__Exercise instructions__
Put these lines into a Markdown table with two columns, Row and Text: number each line in Row, put the line itself in Text, and leave out any blank lines.

__Provided material__
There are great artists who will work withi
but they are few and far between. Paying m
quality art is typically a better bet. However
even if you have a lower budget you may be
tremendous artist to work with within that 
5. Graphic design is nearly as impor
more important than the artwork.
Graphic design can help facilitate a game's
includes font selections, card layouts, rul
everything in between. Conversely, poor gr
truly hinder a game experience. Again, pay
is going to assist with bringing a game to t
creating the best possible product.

__Output below__
| Row | Text |
|---|---|
| 1 | There are great artists who will work withi |
| 2 | but they are few and far between. Paying m |
| 3 | quality art is typically a better bet. However |
| 4 | even if you have a lower budget you may be |
| 5 | tremendous artist to work with within that  |
| 6 | 5. Graphic design is nearly as impor |
| 7 | more important than the artwork. |
| 8 | Graphic design can help facilitate a game's |
| 9 | includes font selections, card layouts, rul |
| 10 | everything in between. Conversely, poor gr |
| 11 | truly hinder a game experience. Again, pay |
| 12 | is going to assist with bringing a game to t |
| 13 | creating the best possible product. |